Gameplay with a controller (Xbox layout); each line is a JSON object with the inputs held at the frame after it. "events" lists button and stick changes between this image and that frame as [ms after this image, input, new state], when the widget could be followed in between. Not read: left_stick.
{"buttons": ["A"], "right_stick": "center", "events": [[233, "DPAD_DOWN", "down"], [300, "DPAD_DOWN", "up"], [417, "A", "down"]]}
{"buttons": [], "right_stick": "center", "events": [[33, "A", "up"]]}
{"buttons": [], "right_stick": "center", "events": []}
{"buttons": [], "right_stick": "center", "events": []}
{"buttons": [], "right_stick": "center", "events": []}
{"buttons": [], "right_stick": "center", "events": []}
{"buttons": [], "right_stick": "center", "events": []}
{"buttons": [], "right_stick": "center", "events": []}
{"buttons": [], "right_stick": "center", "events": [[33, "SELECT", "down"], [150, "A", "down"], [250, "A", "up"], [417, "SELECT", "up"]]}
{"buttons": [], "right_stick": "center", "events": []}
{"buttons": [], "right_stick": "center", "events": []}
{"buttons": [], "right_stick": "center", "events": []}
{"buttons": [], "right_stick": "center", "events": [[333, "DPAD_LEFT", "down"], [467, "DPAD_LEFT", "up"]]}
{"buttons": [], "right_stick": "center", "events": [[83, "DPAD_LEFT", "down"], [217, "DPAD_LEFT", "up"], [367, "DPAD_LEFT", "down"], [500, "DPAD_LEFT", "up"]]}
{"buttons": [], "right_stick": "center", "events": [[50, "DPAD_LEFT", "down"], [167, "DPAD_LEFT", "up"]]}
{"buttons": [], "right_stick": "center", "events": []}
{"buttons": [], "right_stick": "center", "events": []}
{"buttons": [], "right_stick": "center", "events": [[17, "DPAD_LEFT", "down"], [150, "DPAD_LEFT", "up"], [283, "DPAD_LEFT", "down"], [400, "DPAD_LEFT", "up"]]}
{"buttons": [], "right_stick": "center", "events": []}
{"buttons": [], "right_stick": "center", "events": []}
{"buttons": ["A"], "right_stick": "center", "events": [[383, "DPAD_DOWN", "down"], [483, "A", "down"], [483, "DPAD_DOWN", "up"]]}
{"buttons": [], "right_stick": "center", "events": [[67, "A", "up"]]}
-------------------------
Output the entries above word for word.

*RESULT OF THIS TASK:*
Gameplay with a controller (Xbox layout); each line is a JSON object with the inputs held at the frame after it. "events" lists button and stick changes between this image and that frame as [ms after this image, input, new state], when the widget could be followed in between. Not read: left_stick.
{"buttons": ["A"], "right_stick": "center", "events": [[233, "DPAD_DOWN", "down"], [300, "DPAD_DOWN", "up"], [417, "A", "down"]]}
{"buttons": [], "right_stick": "center", "events": [[33, "A", "up"]]}
{"buttons": [], "right_stick": "center", "events": []}
{"buttons": [], "right_stick": "center", "events": []}
{"buttons": [], "right_stick": "center", "events": []}
{"buttons": [], "right_stick": "center", "events": []}
{"buttons": [], "right_stick": "center", "events": []}
{"buttons": [], "right_stick": "center", "events": []}
{"buttons": [], "right_stick": "center", "events": [[33, "SELECT", "down"], [150, "A", "down"], [250, "A", "up"], [417, "SELECT", "up"]]}
{"buttons": [], "right_stick": "center", "events": []}
{"buttons": [], "right_stick": "center", "events": []}
{"buttons": [], "right_stick": "center", "events": []}
{"buttons": [], "right_stick": "center", "events": [[333, "DPAD_LEFT", "down"], [467, "DPAD_LEFT", "up"]]}
{"buttons": [], "right_stick": "center", "events": [[83, "DPAD_LEFT", "down"], [217, "DPAD_LEFT", "up"], [367, "DPAD_LEFT", "down"], [500, "DPAD_LEFT", "up"]]}
{"buttons": [], "right_stick": "center", "events": [[50, "DPAD_LEFT", "down"], [167, "DPAD_LEFT", "up"]]}
{"buttons": [], "right_stick": "center", "events": []}
{"buttons": [], "right_stick": "center", "events": []}
{"buttons": [], "right_stick": "center", "events": [[17, "DPAD_LEFT", "down"], [150, "DPAD_LEFT", "up"], [283, "DPAD_LEFT", "down"], [400, "DPAD_LEFT", "up"]]}
{"buttons": [], "right_stick": "center", "events": []}
{"buttons": [], "right_stick": "center", "events": []}
{"buttons": ["A"], "right_stick": "center", "events": [[383, "DPAD_DOWN", "down"], [483, "A", "down"], [483, "DPAD_DOWN", "up"]]}
{"buttons": [], "right_stick": "center", "events": [[67, "A", "up"]]}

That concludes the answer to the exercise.